Sprint’s churn rate is the worst in the industry
In the previous part of this series, we discussed how Sprint (S) is working on improving its network’s performance, which is currently the worst in the industry. Another repercussion of its low-performance network is the company’s churn rate.
As the chart below shows, Sprint’s churn rate at 2.09% is the worst in the industry. AT&T’s is (T) the best. Verizon (VZ) and T-Mobile (TMUS) take the second and third spots, respectively, among major telecom players in the U.S.
A higher churn rate means subscribers move out of Sprint’s network too often, raising the costs associated with acquiring a new customer.
Sprint is hopeful that its churn rates will improve in the next quarter
During the conference call to announce its 2Q14 earnings, Sprint’s management mentioned that the network transition from 3G to LTE affected the performance of its voice and data service. The company also mentioned that its churn levels begins to stabilize in the markets where its network replacement is 70% or more complete and for a certain period. For example, the churn rates are 14 basis points better in markets where the network is at least 70% complete for seven months or longer.
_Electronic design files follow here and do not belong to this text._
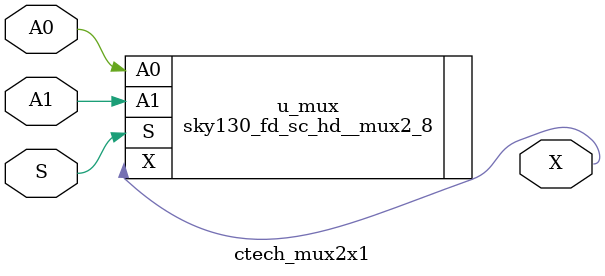
<source format=sv>

module ctech_mux2x1 (
	input  logic A0,
	input  logic A1,
	input  logic S ,
	output logic X);

sky130_fd_sc_hd__mux2_8 u_mux (.A0 (A0), .A1 (A1), .S  (S), .X (X));

endmodule

</source>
The churn rates improved a further 22 basis points in markets where the network is complete at least 70% for ten months or more. So management is confident that churn rates should improve. Management also mentioned that, historically, it has seen churn rates increase by 20 basis points on average from the second quarter to the third quarter. But this time, management is confident that churn rates will improve sequentially from the second to third quarter.
Improving churn rates would not only help Sprint’s investors but also exchange-traded funds (or ETFs) such as the iShares U.S. Telecommunications ETF (IYZ) that have high exposure to Sprint.